RECORDS TO PROCESS >>
──────

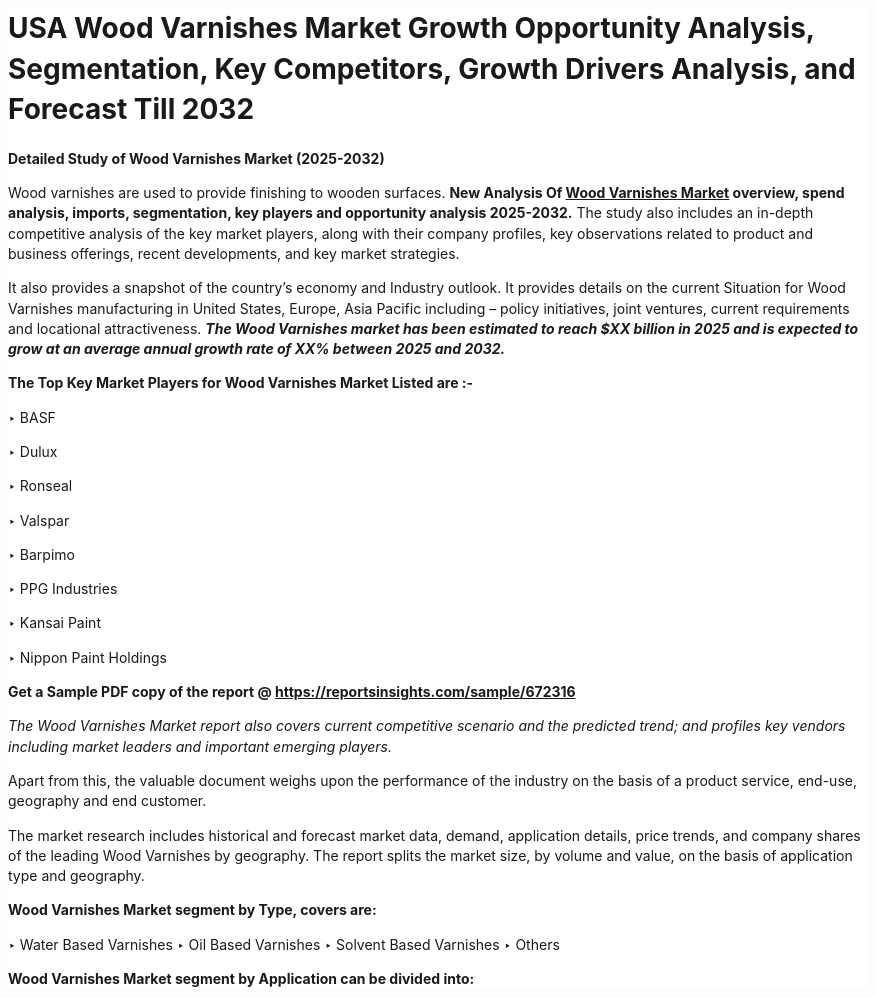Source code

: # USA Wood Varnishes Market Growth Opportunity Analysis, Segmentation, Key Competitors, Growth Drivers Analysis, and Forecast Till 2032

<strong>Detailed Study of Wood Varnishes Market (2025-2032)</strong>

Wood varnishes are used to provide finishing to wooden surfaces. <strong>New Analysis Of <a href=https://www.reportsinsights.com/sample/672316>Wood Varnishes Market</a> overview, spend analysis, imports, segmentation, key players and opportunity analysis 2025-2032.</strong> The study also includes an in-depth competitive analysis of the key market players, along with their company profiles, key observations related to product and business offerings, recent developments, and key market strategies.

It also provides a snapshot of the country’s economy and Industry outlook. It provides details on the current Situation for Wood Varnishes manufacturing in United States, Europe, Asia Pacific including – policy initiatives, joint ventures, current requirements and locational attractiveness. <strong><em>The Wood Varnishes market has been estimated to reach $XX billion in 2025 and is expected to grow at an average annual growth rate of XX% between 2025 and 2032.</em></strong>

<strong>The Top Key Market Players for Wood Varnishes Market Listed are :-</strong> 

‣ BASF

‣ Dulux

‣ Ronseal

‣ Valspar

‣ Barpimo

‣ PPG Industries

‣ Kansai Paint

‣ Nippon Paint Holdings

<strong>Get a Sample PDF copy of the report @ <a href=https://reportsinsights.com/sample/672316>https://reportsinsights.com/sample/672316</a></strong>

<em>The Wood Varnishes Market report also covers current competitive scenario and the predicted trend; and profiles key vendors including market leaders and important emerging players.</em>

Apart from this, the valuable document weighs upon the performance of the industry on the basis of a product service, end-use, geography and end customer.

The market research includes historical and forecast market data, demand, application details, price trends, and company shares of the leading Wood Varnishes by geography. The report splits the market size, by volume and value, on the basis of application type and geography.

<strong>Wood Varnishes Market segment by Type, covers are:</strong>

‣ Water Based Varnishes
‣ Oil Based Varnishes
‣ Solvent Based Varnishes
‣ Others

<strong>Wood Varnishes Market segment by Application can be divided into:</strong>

──────

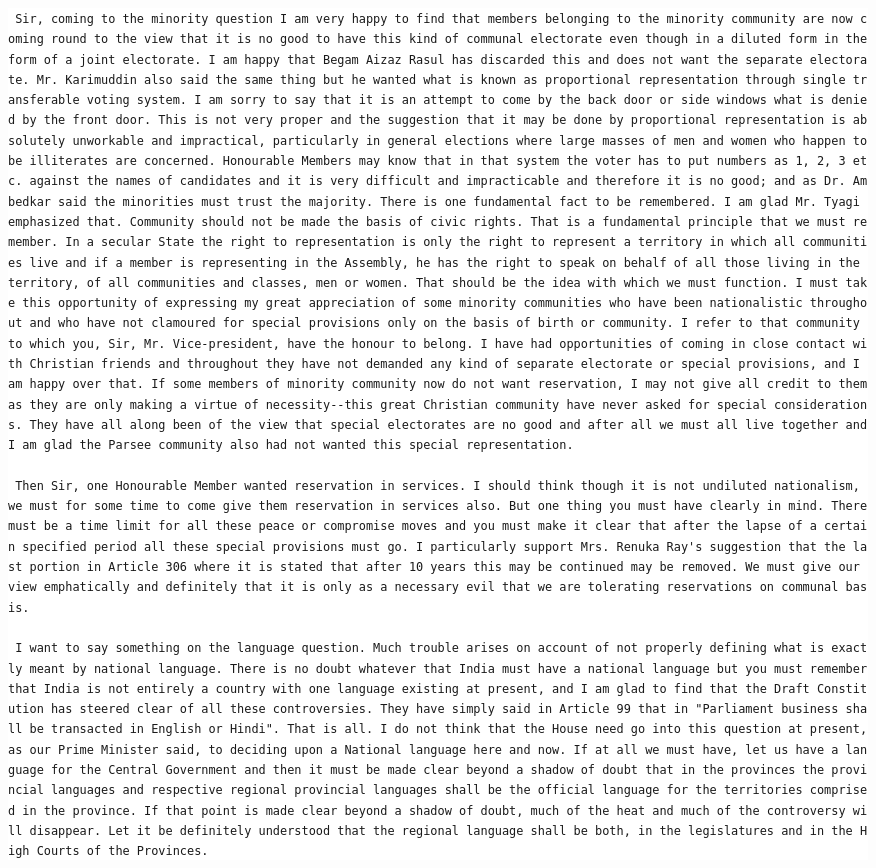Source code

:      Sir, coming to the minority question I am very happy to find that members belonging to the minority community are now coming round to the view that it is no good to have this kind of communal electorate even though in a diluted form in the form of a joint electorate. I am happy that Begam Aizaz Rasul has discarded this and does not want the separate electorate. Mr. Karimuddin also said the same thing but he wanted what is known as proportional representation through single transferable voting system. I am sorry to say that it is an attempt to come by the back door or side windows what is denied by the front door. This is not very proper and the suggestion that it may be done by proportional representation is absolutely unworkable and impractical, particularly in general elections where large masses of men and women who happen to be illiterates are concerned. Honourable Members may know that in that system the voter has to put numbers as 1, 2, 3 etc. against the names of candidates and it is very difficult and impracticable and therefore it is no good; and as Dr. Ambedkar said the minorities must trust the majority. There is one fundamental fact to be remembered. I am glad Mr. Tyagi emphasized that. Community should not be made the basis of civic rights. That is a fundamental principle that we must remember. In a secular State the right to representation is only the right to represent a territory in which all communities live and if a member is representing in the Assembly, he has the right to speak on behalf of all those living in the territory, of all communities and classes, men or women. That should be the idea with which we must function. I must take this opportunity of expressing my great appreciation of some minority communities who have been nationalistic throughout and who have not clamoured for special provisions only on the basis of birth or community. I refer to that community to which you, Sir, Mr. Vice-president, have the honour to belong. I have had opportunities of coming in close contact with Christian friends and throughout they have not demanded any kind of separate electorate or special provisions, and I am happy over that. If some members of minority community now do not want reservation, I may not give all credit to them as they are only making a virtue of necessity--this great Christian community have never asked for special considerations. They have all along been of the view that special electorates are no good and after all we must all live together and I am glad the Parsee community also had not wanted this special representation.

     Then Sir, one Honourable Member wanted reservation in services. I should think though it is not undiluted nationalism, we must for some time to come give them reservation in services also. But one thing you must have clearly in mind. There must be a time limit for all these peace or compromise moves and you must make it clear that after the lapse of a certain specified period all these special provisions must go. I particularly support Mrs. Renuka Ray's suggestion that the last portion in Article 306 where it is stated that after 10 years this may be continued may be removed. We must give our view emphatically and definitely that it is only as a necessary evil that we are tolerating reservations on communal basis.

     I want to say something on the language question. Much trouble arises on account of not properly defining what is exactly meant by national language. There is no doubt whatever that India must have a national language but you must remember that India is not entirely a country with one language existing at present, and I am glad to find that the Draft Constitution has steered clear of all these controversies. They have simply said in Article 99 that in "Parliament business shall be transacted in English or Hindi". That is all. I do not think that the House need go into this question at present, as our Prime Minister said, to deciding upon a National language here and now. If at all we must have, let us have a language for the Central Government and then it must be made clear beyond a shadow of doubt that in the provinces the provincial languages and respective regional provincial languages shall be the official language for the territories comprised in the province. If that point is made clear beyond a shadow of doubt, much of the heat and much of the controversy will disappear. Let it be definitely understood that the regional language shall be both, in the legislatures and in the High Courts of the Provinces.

──────

PROBLEM STATEMENT >> Across the entries, tally every line that contains the word "sample" and report the sum by itself.

REPLY TO THE TASK >> 2